* Your objective
Lines to restate from the data below: from the one containing "table_cell [104, 75, 656, 362]" to the one containing "table_cell [657, 75, 1151, 362]", both included. Give them again exactly, and only them.

==== Information provided ====

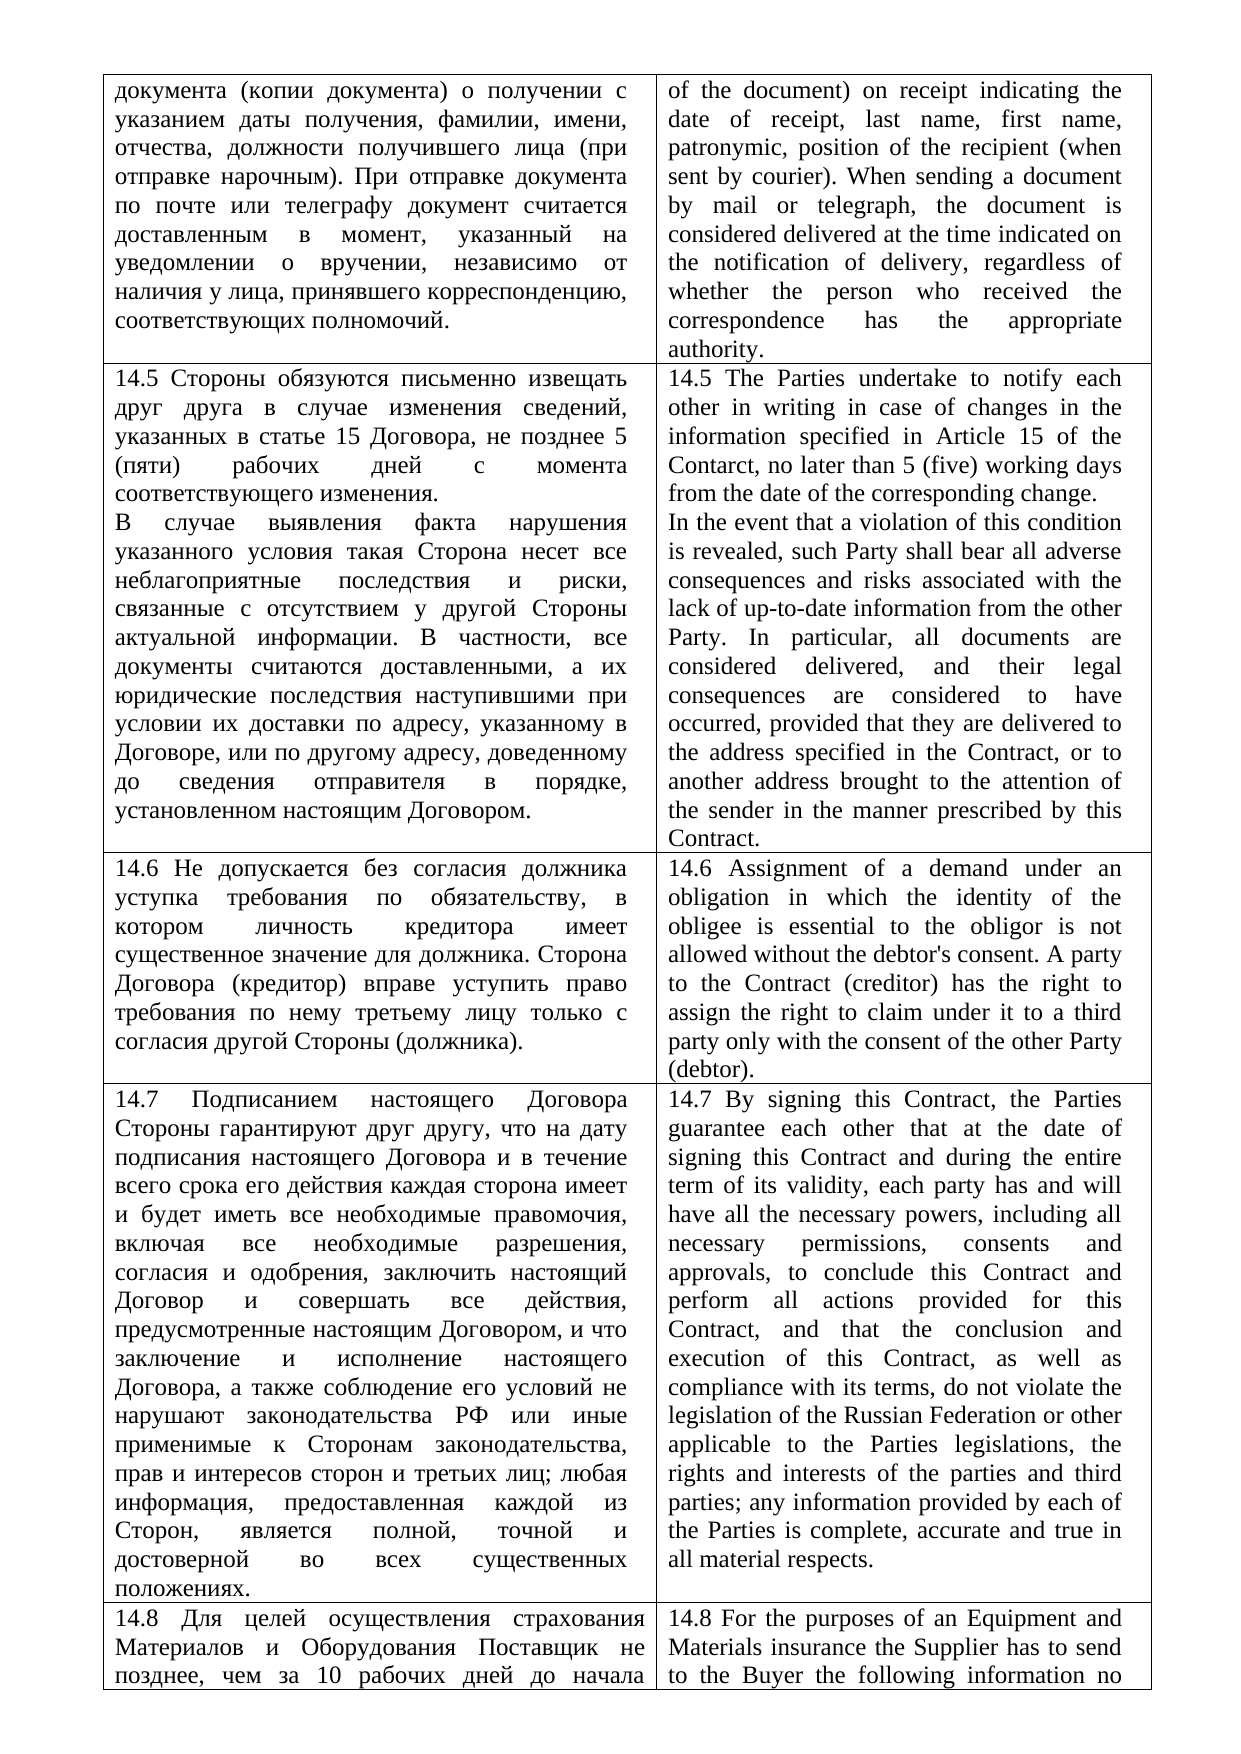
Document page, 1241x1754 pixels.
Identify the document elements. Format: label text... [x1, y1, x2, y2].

table_cell 14.5 The Parties undertake to notify each other in writing in case of changes in the information specified in Article 15 of the Contarct, no later than 5 (five) working days from the date of the corresponding change. In the event that a violation of this condition is revealed, such Party shall bear all adverse consequences and risks associated with the lack of up-to-date information from the other Party. In particular, all documents are considered delivered, and their legal consequences are considered to have occurred, provided that they are delivered to the address specified in the Contract, or to another address brought to the attention of the sender in the manner prescribed by this Contract. [657, 364, 1151, 852]
table_cell 14.7 By signing this Contract, the Parties guarantee each other that at the date of signing this Contract and during the entire term of its validity, each party has and will have all the necessary powers, including all necessary permissions, consents and approvals, to conclude this Contract and perform all actions provided for this Contract, and that the conclusion and execution of this Contract, as well as compliance with its terms, do not violate the legislation of the Russian Federation or other applicable to the Parties legislations, the rights and interests of the parties and third parties; any information provided by each of the Parties is complete, accurate and true in all material respects. [657, 1084, 1151, 1602]
table_cell 14.6 Assignment of a demand under an obligation in which the identity of the obligee is essential to the obligor is not allowed without the debtor's consent. A party to the Contract (creditor) has the right to assign the right to claim under it to a third party only with the consent of the other Party (debtor). [657, 853, 1151, 1083]
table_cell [104, 75, 656, 362]
table_cell 14.6 Не допускается без согласия должника уступка требования по обязательству, в котором личность кредитора имеет существенное значение для должника. Сторона Договора (кредитор) вправе уступить право требования по нему третьему лицу только с согласия другой Стороны (должника). [104, 853, 656, 1083]
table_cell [657, 75, 1151, 362]
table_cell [657, 1603, 1151, 1689]
table_cell 14.7 Подписанием настоящего Договора Стороны гарантируют друг другу, что на дату подписания настоящего Договора и в течение всего срока его действия каждая сторона имеет и будет иметь все необходимые правомочия, включая все необходимые разрешения, согласия и одобрения, заключить настоящий Договор и совершать все действия, предусмотренные настоящим Договором, и что заключение и исполнение настоящего Договора, а также соблюдение его условий не нарушают законодательства РФ или иные применимые к Сторонам законодательства, прав и интересов сторон и третьих лиц; любая информация, предоставленная каждой из Сторон, является полной, точной и достоверной во всех существенных положениях. [104, 1084, 656, 1602]
table_cell 14.5 Стороны обязуются письменно извещать друг друга в случае изменения сведений, указанных в статье 15 Договора, не позднее 5 (пяти) рабочих дней с момента соответствующего изменения. В случае выявления факта нарушения указанного условия такая Сторона несет все неблагоприятные последствия и риски, связанные с отсутствием у другой Стороны актуальной информации. В частности, все документы считаются доставленными, а их юридические последствия наступившими при условии их доставки по адресу, указанному в Договоре, или по другому адресу, доведенному до сведения отправителя в порядке, установленном настоящим Договором. [104, 364, 656, 852]
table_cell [104, 1603, 656, 1689]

====

* Written response
table_cell [104, 75, 656, 362]
table_cell 14.6 Не допускается без согласия должника уступка требования по обязательству, в котором личность кредитора имеет существенное значение для должника. Сторона Договора (кредитор) вправе уступить право требования по нему третьему лицу только с согласия другой Стороны (должника). [104, 853, 656, 1083]
table_cell [657, 75, 1151, 362]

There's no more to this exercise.